Companies across the Association of Southeast Asian Nations (ASEAN) bloc face growing risk of cyberattacks, which could expose the region’s top listed firms to a US$750 billion (RM3 trillion) erosion in current market capitalization, according to new research commissioned by Cisco.
The research, conducted by global management consulting firm A.T. Kearney, stresses that ASEAN’s growing strategic relevance, driven by economic expansion and ongoing digital adoption, make it a prime target for cyberattacks.
A combination of nascent policy preparedness, absence of a unifying regional governance framework, shortage of skilled talent, underestimation of risk and lack of adequate investment are among the factors that are contributing to the heightened risk.
Albert Chai, Managing Director at Cisco Malaysia said: “While the International Telecommunications Union (ITU) has recognised our nation’s commitment to cybersecurity, this research finding shows that organisations still needed to amplify efforts in improving their digital hygiene. Like the rest of the world, Malaysian organisations were also affected by the slew of high profile cyberthreats such as WannaCry and Nyetya last year.”
“This, coupled with the massive data breach exposing over 46 million mobile number subscribers means that businesses that come short of deploying a robust security framework risk losing not just ringgits and sens, but more importantly trust and credibility of their customers.”
The research report, titled Cybersecurity in ASEAN: An Urgent Call to Action, emphasises that cybersecurity risk across the bloc will continue to escalate as the bloc gets more digitally interconnected. For instance, CyberSecurity Malaysia (CSM) has detected an increase of cyberthreats in recent years. CSM’s Computer Emergency Response Team (MyCERT) reported that malware incidences rose from 1.1 million (2016) to 1.3 million (2017).
In addition, diverging National priorities across ASEAN countries and varying paces of digital evolution will foster a pattern of sustained underinvestment.
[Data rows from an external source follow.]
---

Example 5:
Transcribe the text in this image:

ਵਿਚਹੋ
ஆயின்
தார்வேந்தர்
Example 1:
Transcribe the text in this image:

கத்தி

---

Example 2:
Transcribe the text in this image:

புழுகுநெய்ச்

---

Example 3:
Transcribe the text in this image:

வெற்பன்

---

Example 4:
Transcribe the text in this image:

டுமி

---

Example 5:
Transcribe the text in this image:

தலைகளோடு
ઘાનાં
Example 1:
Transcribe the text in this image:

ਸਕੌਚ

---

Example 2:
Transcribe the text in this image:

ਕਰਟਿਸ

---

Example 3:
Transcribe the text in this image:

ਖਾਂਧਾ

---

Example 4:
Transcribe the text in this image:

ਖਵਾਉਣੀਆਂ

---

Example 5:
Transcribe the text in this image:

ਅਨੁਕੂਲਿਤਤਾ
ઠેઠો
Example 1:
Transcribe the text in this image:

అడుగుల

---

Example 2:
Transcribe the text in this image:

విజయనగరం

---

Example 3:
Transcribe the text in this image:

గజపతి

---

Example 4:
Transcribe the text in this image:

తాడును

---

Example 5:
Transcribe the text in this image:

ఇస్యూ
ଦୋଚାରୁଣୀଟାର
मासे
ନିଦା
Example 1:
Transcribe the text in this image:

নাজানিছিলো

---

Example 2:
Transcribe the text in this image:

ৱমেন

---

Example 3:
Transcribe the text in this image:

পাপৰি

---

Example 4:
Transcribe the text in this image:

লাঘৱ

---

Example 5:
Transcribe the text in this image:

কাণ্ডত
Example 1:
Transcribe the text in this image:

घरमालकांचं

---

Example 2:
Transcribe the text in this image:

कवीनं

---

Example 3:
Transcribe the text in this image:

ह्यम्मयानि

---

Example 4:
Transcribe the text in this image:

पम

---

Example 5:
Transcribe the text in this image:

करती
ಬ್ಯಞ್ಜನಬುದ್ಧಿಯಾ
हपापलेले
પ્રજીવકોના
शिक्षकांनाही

ASEAN countries are underspending on cybersecurity. The region currently spends an average of 0.07 percent of its collective GDP on cybersecurity annually. It would need to increase the spending to between 0.35 and 0.61 percent of GDP between 2017 and 2025, to be in line with the best in class benchmark (based on spend levels as percentage of GDP for Israel). The research estimates that this translates to US$171 billion in collective spend needed across ASEAN countries during the period. Limited sharing of threat intelligence, often because of mistrust and a lack of transparency, will lead to even more porous cyber defence mechanisms.
Naveen Menon, President ASEAN at Cisco said: “Digital innovation and adoption are central pillars of economic growth for ASEAN. Its success hinges in large part on the bloc’s ability to combat the cyber threats. Cybersecurity needs to be an integral part of policy discussions at the semi-annual ASEAN Summit, with the aim of developing a unified policy framework for the region. The corporate sector also needs to start treating cybersecurity as a business-wide issue that can only be tackled by adopting a risk-centric approach to building resilience, rather than just an IT problem.”
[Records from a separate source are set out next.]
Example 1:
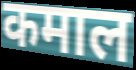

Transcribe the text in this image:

कमाल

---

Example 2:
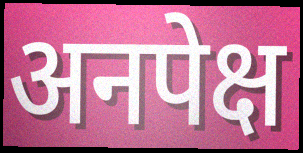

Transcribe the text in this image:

अनपेक्ष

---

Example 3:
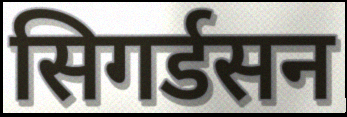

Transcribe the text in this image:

सिगर्डसन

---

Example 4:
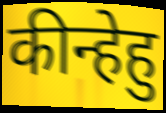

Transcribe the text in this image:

कीन्हेहु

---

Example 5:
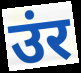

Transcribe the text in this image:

उंर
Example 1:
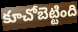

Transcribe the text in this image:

కూచోబెట్టింది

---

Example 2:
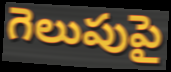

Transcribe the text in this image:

గెలుపుపై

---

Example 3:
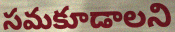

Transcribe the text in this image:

సమకూడాలని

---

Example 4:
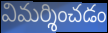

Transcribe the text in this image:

విమర్శించడం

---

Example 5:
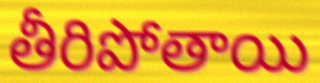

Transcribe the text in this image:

తీరిపోతాయి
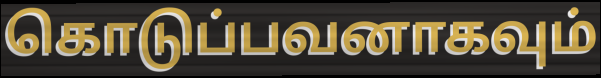
கொடுப்பவனாகவும்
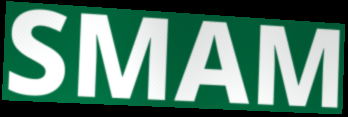
SMAM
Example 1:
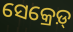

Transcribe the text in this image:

ସେକ୍ରେଡ଼୍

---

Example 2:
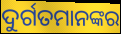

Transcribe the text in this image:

ଦୁର୍ଗତମାନଙ୍କର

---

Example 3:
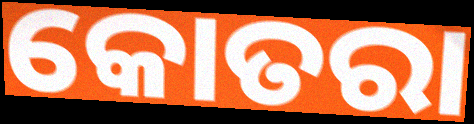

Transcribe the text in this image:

କୋତରା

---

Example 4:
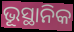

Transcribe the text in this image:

ଭୂସ୍ଥାନିକ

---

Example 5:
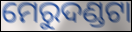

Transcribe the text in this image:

ମେରୁଦଣ୍ଡଟା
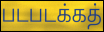
படபடக்கத்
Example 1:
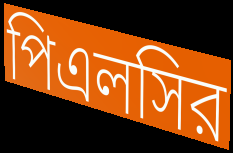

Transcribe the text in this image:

পিএলসির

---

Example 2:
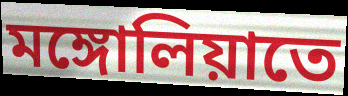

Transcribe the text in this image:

মঙ্গোলিয়াতে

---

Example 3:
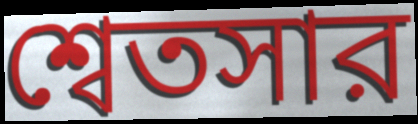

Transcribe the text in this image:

শ্বেতসার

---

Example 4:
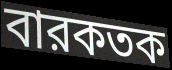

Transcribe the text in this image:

বারকতক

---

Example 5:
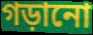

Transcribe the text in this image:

গড়ানো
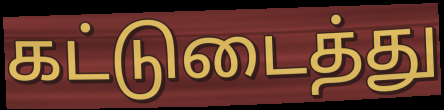
கட்டுடைத்து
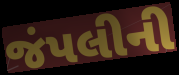
જંપલીની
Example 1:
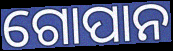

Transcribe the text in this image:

ଗୋପାନ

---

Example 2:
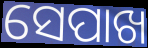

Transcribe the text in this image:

The cybersecurity threat landscape is evolving rapidly due to the following additional factors:
Emergence of new technologies such as the Internet of Things (IoT)
• The end points in an IoT network often tend to be unsophisticated devices such as household gadgets, making it easier for attackers to hack the network. IoT attacks are already prevalent in Asia.
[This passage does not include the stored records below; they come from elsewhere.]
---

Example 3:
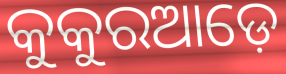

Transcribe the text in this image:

କୁକୁରଆଡ଼େ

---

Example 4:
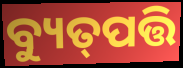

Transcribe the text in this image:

ବ୍ୟୁତ୍‌ପତ୍ତି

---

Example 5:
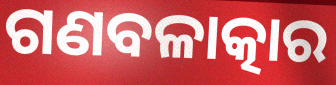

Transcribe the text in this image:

ଗଣବଳାତ୍କାର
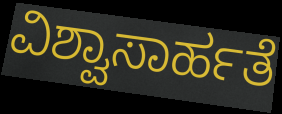
ವಿಶ್ವಾಸಾರ್ಹತೆ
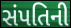
સંપતિની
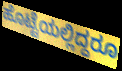
ಹೊಟ್ಟೆಯಲ್ಲಿದ್ದರೂ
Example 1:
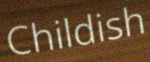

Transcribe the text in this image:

Childish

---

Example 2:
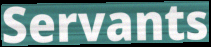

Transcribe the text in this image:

Servants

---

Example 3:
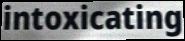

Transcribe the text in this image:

intoxicating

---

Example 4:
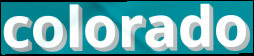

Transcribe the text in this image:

colorado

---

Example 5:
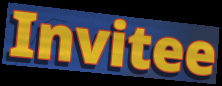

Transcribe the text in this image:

Invitee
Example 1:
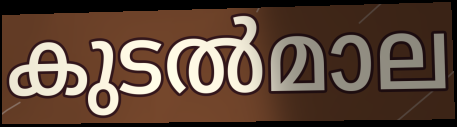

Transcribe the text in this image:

കുടൽമാല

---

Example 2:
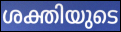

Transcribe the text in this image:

ശക്തിയുടെ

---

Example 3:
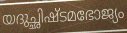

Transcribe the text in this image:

യദുച്ഛിഷ്ടമഭോജ്യം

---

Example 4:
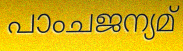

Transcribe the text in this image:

പാംചജന്യമ്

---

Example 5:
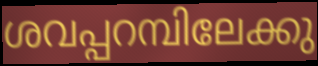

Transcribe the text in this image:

ശവപ്പറമ്പിലേക്കു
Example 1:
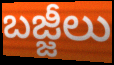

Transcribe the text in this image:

బజ్జీలు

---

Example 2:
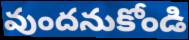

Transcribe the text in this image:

వుందనుకోండి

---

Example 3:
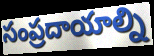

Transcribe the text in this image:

సంప్రదాయాల్ని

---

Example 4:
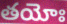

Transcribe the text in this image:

తయోః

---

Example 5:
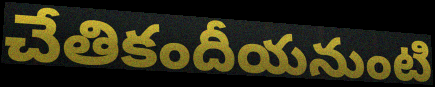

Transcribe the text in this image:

చేతికందీయనుంటి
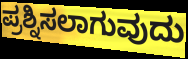
ಪ್ರಶ್ನಿಸಲಾಗುವುದು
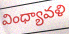
వింధ్యావళి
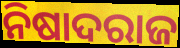
ନିଷାଦରାଜ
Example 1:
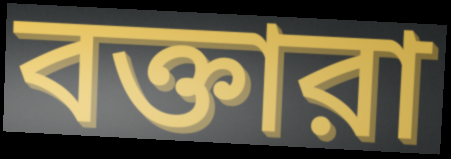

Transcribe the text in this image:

বক্তারা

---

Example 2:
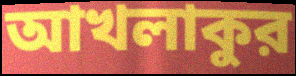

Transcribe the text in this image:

আখলাকুর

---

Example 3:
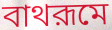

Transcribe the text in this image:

বাথরূমে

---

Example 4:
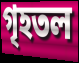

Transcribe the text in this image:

গৃহতল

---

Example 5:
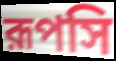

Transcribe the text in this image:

রূপসি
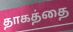
தாகத்தை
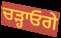
ਚੜ੍ਹਾਓਗੇ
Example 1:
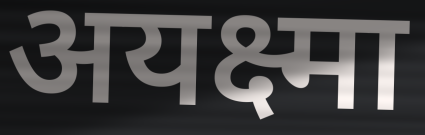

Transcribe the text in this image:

अयक्ष्मा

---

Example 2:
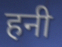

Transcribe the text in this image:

हनी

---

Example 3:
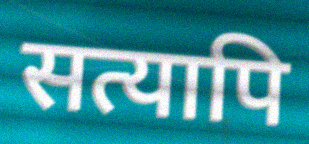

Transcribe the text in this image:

सत्यापि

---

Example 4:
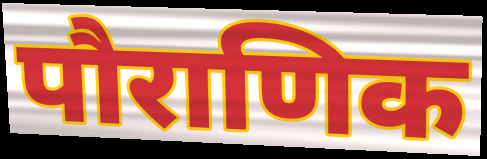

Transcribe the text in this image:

पौराणिक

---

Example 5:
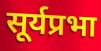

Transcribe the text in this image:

सूर्यप्रभा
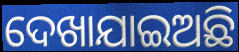
ଦେଖାଯାଇଅଛି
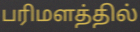
பரிமளத்தில்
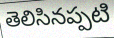
తెలిసినప్పటి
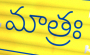
మాత్రః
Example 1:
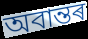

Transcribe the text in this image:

অবান্তৰ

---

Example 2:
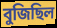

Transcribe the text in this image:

বুজিছিল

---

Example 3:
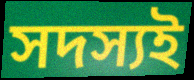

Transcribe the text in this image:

সদস্যই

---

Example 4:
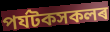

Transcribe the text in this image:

পৰ্যটকসকলৰ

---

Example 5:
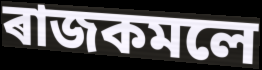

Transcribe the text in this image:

ৰাজকমলে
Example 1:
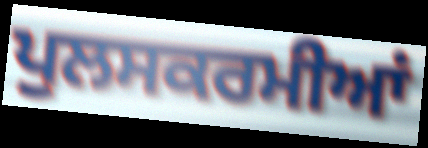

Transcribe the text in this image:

ਪੁਲਸਕਰਮੀਆਂ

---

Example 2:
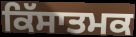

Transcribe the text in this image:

ਕਿੱਸਾਤਮਕ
• In 2016, 60 percent of all IoT-based attacks originated from Asia, most likely because of the historically vulnerable profile of products in Asian markets.
A global trend of shortage of skilled and qualified cybersecurity professionals
• This is mirrored across ASEAN. Malaysia, for instance, currently has 6,000 cybersecurity professionals but requires 10,000 by 2020.
• Specific skill sets like behavioral analytics and digital forensics are in acute short supply.
• There is also inadequate expertise in cybersecurity support sectors, such as cyber insurance, where effective frameworks and knowledge are needed to accurately assess the value at risk.
Nikolai Dobberstein, Partner at A.T. Kearney and lead author of the report, said: “As our technological landscape changes and new threats emerge, it’s never been more important for countries, governments, and the public and private sectors to come together and collaborate to share best practices. Cybersecurity is something that impacts us all, and particularly in ASEAN, where countries have strong ties to one another. We can only be as strong as our weakest link.”
The study was delivered through a combination of interviews across a wide spectrum of policy makers and corporate decision makers, expert discussions and analyst reports.